Maskin S L, Tseng S C
Department of Ophthalmology, Bascom Palmer Eye Institute, University of Miami School of Medicine, Florida.
Invest Ophthalmol Vis Sci. 1992 Jan;33(1):205-17.
We have established a serum-free clonal culture system to study the growth and differentiation of individual progenitor epithelial cells of the meibomian gland independent of other cell types and undefined serum factors. Single meibomian gland epithelial cells were obtained by subjecting whole meibomian glands to a brief EDTA treatment, needle aspiration, and nylon mesh filtration. The cells had been isolated by a previously described method using enzymatic and microsurgical techniques. Four to five hundred cells obtained were seeded on a 35 mm or 60 mm dish with serum-free MCDB 151 medium containing insulin, transferrin, selenium, ethanolamine, o-phosphorylethanolamine, dimethyl sulfoxide, and calcium. Control cultures with this basic medium did not show continuous clonal growth. Addition of epidermal growth factor (EGF) from 1 to 5 and 10 ng/ml enhanced clonal growth with a decreasing effect as measured by colony forming efficacy and colony size. Clonal growth was associated with the occurrence of two types of colony morphology and an increase in intracellular lipid production in the BrdU-labelled cells, shown by Nile red fluorescent staining. In contrast, the clonal growth stimulated by addition of acidic fibroblast growth factor (aFGF) from 1 to 100 ng/ml exhibited a pattern of an initial increase followed by a decrease, with the maximum noted at 10 ng/ml. Moreover, the aFGF-stimulated clonal growth was associated with a uniform colony morphology and minimal lipid synthesis even in the non-BrdU-labelled cells. These results indicate that clonal growth of meibomian gland epithelium can be achieved in a serum-free culture by adding either of these two peptide growth factors. Furthermore, the clonal growth stimulated by EGF was associated with progressive cellular differentiation more so than that of aFGF. Further exploration of such a differential regulation of proliferation and differentiation by EGF and aFGF may provide a better understanding of normal meibomian gland function and pathogenesis of various meibomian gland disorders.

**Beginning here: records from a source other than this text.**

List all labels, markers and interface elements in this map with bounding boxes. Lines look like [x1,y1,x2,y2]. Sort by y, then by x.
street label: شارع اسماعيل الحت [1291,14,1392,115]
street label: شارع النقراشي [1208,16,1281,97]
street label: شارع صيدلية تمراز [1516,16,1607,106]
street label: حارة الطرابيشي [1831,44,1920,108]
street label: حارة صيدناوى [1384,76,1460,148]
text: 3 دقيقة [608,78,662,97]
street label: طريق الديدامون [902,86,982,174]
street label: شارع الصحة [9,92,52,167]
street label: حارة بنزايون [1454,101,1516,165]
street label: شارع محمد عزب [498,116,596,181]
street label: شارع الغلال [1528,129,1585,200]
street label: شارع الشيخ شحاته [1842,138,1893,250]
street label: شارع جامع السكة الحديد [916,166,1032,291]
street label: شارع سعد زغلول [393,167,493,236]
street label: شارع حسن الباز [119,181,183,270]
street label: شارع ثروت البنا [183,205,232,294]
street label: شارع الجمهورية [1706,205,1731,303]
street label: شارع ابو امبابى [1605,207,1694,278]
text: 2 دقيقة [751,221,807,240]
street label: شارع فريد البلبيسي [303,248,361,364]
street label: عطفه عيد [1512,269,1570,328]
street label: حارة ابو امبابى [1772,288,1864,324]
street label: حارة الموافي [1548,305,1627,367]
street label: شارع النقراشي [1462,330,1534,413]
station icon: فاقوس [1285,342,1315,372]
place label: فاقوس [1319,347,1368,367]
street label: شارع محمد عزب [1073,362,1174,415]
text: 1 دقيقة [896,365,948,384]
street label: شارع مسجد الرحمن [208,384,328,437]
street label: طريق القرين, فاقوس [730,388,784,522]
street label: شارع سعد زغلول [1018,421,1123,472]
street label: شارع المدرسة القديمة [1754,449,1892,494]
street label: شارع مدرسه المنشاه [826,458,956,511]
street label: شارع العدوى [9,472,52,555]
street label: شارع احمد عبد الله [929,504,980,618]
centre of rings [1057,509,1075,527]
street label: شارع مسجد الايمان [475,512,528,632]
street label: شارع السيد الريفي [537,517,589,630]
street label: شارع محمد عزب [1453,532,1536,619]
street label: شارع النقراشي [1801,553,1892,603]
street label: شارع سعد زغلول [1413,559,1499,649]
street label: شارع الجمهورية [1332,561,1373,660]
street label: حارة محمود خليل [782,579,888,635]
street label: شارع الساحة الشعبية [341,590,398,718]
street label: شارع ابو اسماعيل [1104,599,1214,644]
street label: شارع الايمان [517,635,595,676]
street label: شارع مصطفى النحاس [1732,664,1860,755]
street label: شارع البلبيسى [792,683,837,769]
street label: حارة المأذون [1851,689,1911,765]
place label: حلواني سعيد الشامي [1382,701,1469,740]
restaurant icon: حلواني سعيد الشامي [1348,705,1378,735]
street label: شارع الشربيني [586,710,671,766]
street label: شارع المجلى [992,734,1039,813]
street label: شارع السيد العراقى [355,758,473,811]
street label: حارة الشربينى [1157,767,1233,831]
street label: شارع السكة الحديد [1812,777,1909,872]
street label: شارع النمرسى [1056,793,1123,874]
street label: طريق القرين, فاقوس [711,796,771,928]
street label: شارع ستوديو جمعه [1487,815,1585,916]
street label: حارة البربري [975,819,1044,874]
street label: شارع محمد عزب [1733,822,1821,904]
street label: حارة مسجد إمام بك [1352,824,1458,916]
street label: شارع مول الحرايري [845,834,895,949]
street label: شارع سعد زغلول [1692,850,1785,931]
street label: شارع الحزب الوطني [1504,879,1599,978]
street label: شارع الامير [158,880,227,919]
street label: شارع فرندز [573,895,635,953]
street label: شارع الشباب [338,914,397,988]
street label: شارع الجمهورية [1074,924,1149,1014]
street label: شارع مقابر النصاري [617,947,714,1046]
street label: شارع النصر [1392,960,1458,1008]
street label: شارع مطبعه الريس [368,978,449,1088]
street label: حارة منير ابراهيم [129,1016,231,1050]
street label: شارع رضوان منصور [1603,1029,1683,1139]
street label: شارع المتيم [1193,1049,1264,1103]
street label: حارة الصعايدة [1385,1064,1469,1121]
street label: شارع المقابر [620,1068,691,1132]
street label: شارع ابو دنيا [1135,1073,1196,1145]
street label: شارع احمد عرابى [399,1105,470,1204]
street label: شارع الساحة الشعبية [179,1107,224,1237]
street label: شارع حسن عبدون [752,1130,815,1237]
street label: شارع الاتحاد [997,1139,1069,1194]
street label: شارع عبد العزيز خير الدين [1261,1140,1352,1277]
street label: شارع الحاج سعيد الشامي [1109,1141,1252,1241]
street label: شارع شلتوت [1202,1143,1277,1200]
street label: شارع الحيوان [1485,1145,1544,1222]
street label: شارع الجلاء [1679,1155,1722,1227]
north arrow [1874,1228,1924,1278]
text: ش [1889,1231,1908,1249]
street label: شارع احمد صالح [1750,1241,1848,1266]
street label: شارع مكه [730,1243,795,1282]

我们建立了一种无血清克隆培养系统,以研究睑板腺单个祖上皮细胞的生长和分化,该系统独立于其他细胞类型和未定义的血清因子。通过对整个睑板腺进行短暂的乙二胺四乙酸(EDTA)处理、针吸和尼龙网过滤,获得单个睑板腺上皮细胞。这些细胞是通过先前描述的使用酶促和显微手术技术的方法分离得到的。将获得的400至500个细胞接种在含有胰岛素、转铁蛋白、硒、乙醇胺、邻磷酸乙醇胺、二甲基亚砜和钙的无血清MCDB 151培养基的35毫米或60毫米培养皿上。使用这种基础培养基的对照培养物未显示出连续的克隆生长。添加1至5和10纳克/毫升的表皮生长因子(EGF)可增强克隆生长,通过集落形成效率和集落大小测量,其效果呈递减趋势。克隆生长与两种集落形态的出现以及经BrdU标记的细胞内脂质产生的增加相关,尼罗红荧光染色显示了这一点。相比之下,添加1至100纳克/毫升的酸性成纤维细胞生长因子(aFGF)刺激的克隆生长呈现出先增加后减少的模式,在10纳克/毫升时达到最大值。此外,aFGF刺激的克隆生长与均匀的集落形态和即使在未用BrdU标记的细胞中也极少的脂质合成相关。这些结果表明,通过添加这两种肽生长因子中的任何一种,均可在无血清培养中实现睑板腺上皮的克隆生长。此外,与aFGF相比,EGF刺激的克隆生长与细胞的渐进性分化关联更大。进一步探索EGF和aFGF对增殖和分化的这种差异调节,可能有助于更好地理解睑板腺的正常功能以及各种睑板腺疾病的发病机制。